▶ **Task goal**
Would you please reproduce all the entries word for word, minus the pictures?

▶ **Data provided**

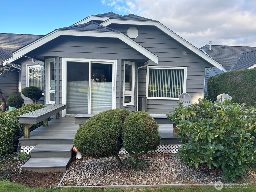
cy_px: 96
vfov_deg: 53.1
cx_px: 128
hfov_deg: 67.3
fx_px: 192
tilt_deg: -4.1
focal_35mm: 26
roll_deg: -2.5
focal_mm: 5.7
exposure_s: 1/504
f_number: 1.5
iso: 50
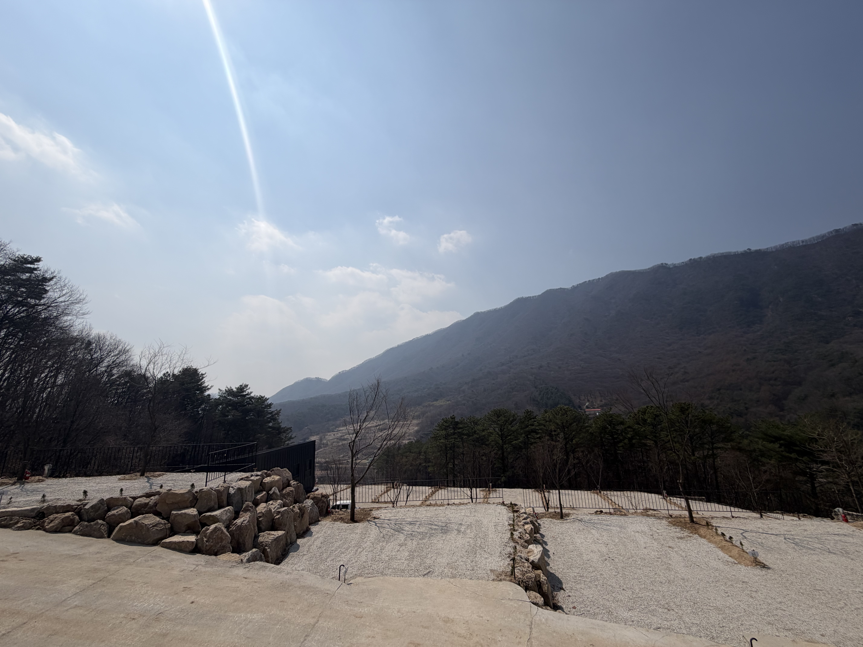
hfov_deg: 102.1
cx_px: 432
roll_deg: +2.6
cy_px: 324
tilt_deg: +13.8
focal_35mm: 14
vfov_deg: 85.7
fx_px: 349
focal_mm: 2.22
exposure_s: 1/3289
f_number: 2.2
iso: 20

▶ **Answer for this exercise**
cy_px: 96
vfov_deg: 53.1
cx_px: 128
hfov_deg: 67.3
fx_px: 192
tilt_deg: -4.1
focal_35mm: 26
roll_deg: -2.5
focal_mm: 5.7
exposure_s: 1/504
f_number: 1.5
iso: 50
hfov_deg: 102.1
cx_px: 432
roll_deg: +2.6
cy_px: 324
tilt_deg: +13.8
focal_35mm: 14
vfov_deg: 85.7
fx_px: 349
focal_mm: 2.22
exposure_s: 1/3289
f_number: 2.2
iso: 20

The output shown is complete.